Out of the lines below, please list those that hold the string "Step".

Document images with source code

□ □ □ □ □ □ □

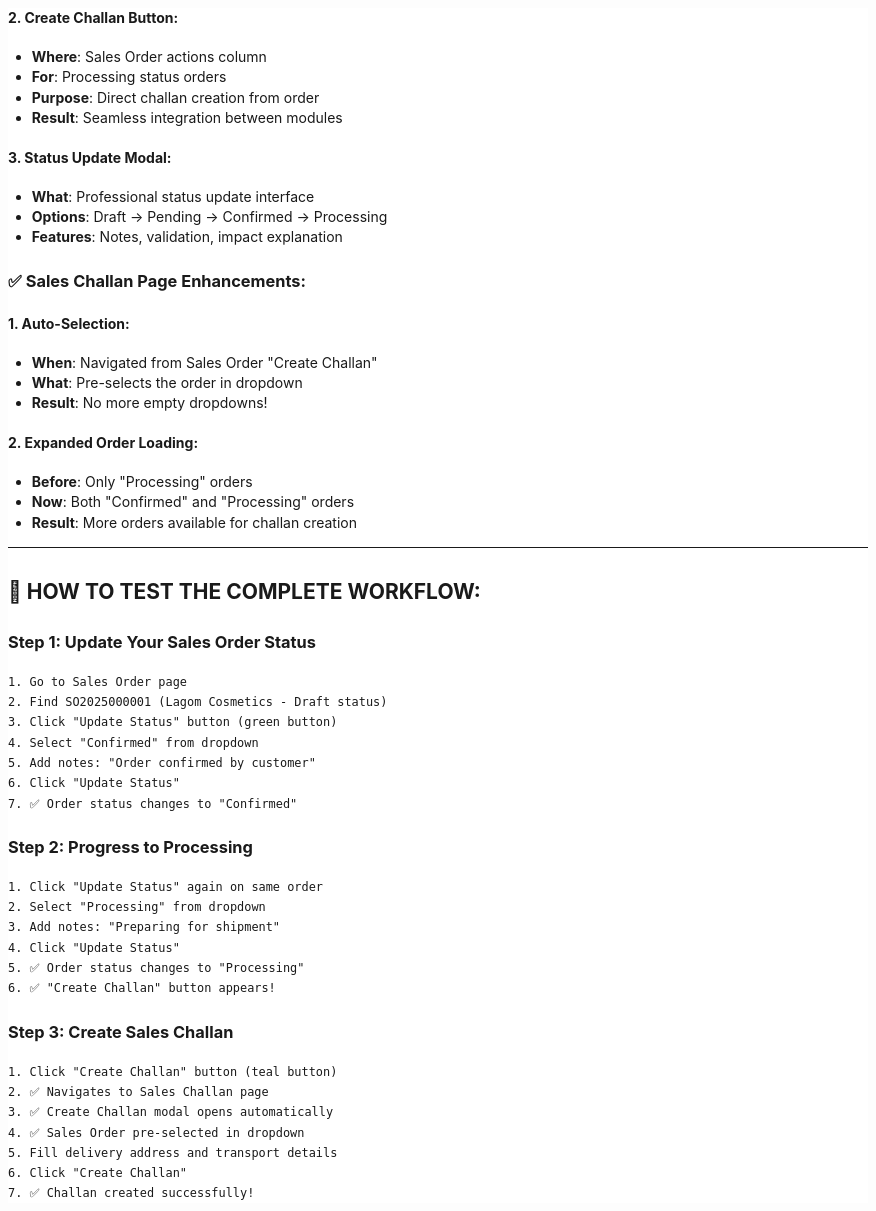 #### **2. Create Challan Button:**
- **Where**: Sales Order actions column  
- **For**: Processing status orders
- **Purpose**: Direct challan creation from order
- **Result**: Seamless integration between modules

#### **3. Status Update Modal:**
- **What**: Professional status update interface
- **Options**: Draft → Pending → Confirmed → Processing
- **Features**: Notes, validation, impact explanation

### **✅ Sales Challan Page Enhancements:**

#### **1. Auto-Selection:**
- **When**: Navigated from Sales Order "Create Challan"
- **What**: Pre-selects the order in dropdown
- **Result**: No more empty dropdowns!

#### **2. Expanded Order Loading:**
- **Before**: Only "Processing" orders
- **Now**: Both "Confirmed" and "Processing" orders
- **Result**: More orders available for challan creation

---

## 🎯 **HOW TO TEST THE COMPLETE WORKFLOW:**

### **Step 1: Update Your Sales Order Status**
```
1. Go to Sales Order page
2. Find SO2025000001 (Lagom Cosmetics - Draft status)
3. Click "Update Status" button (green button)
4. Select "Confirmed" from dropdown
5. Add notes: "Order confirmed by customer"
6. Click "Update Status"
7. ✅ Order status changes to "Confirmed"
```

### **Step 2: Progress to Processing**
```
1. Click "Update Status" again on same order
2. Select "Processing" from dropdown  
3. Add notes: "Preparing for shipment"
4. Click "Update Status"
5. ✅ Order status changes to "Processing"
6. ✅ "Create Challan" button appears!
```

### **Step 3: Create Sales Challan**
```
1. Click "Create Challan" button (teal button)
2. ✅ Navigates to Sales Challan page
3. ✅ Create Challan modal opens automatically
4. ✅ Sales Order pre-selected in dropdown
5. Fill delivery address and transport details
6. Click "Create Challan"
7. ✅ Challan created successfully!
```
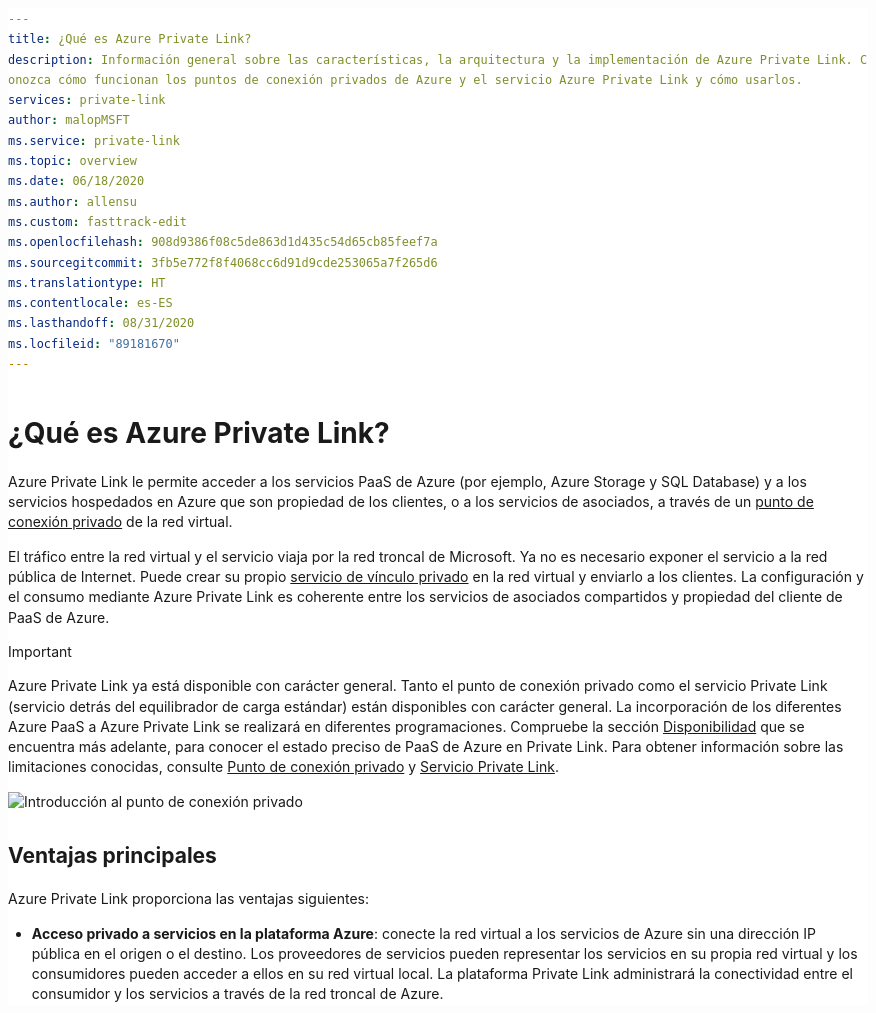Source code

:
 ```yaml
---
title: ¿Qué es Azure Private Link?
description: Información general sobre las características, la arquitectura y la implementación de Azure Private Link. Conozca cómo funcionan los puntos de conexión privados de Azure y el servicio Azure Private Link y cómo usarlos.
services: private-link
author: malopMSFT
ms.service: private-link
ms.topic: overview
ms.date: 06/18/2020
ms.author: allensu
ms.custom: fasttrack-edit
ms.openlocfilehash: 908d9386f08c5de863d1d435c54d65cb85feef7a
ms.sourcegitcommit: 3fb5e772f8f4068cc6d91d9cde253065a7f265d6
ms.translationtype: HT
ms.contentlocale: es-ES
ms.lasthandoff: 08/31/2020
ms.locfileid: "89181670"
---
```

# <a name="what-is-azure-private-link"></a>¿Qué es Azure Private Link? 
Azure Private Link le permite acceder a los servicios PaaS de Azure (por ejemplo, Azure Storage y SQL Database) y a los servicios hospedados en Azure que son propiedad de los clientes, o a los servicios de asociados, a través de un [punto de conexión privado](private-endpoint-overview.md) de la red virtual.

El tráfico entre la red virtual y el servicio viaja por la red troncal de Microsoft. Ya no es necesario exponer el servicio a la red pública de Internet. Puede crear su propio [servicio de vínculo privado](private-link-service-overview.md) en la red virtual y enviarlo a los clientes. La configuración y el consumo mediante Azure Private Link es coherente entre los servicios de asociados compartidos y propiedad del cliente de PaaS de Azure.

> [!IMPORTANT]
> Azure Private Link ya está disponible con carácter general. Tanto el punto de conexión privado como el servicio Private Link (servicio detrás del equilibrador de carga estándar) están disponibles con carácter general. La incorporación de los diferentes Azure PaaS a Azure Private Link se realizará en diferentes programaciones. Compruebe la sección [Disponibilidad](https://docs.microsoft.com/azure/private-link/private-link-overview#availability) que se encuentra más adelante, para conocer el estado preciso de PaaS de Azure en Private Link. Para obtener información sobre las limitaciones conocidas, consulte [Punto de conexión privado](private-endpoint-overview.md#limitations) y [Servicio Private Link](private-link-service-overview.md#limitations). 

![Introducción al punto de conexión privado](media/private-link-overview/private-endpoint.png)

## <a name="key-benefits"></a>Ventajas principales
Azure Private Link proporciona las ventajas siguientes:  
- **Acceso privado a servicios en la plataforma Azure**: conecte la red virtual a los servicios de Azure sin una dirección IP pública en el origen o el destino. Los proveedores de servicios pueden representar los servicios en su propia red virtual y los consumidores pueden acceder a ellos en su red virtual local. La plataforma Private Link administrará la conectividad entre el consumidor y los servicios a través de la red troncal de Azure.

□ □ □ □ □ □ □

- [TASK ANSWER]
### **Step 1: Update Your Sales Order Status**
### **Step 2: Progress to Processing**
### **Step 3: Create Sales Challan**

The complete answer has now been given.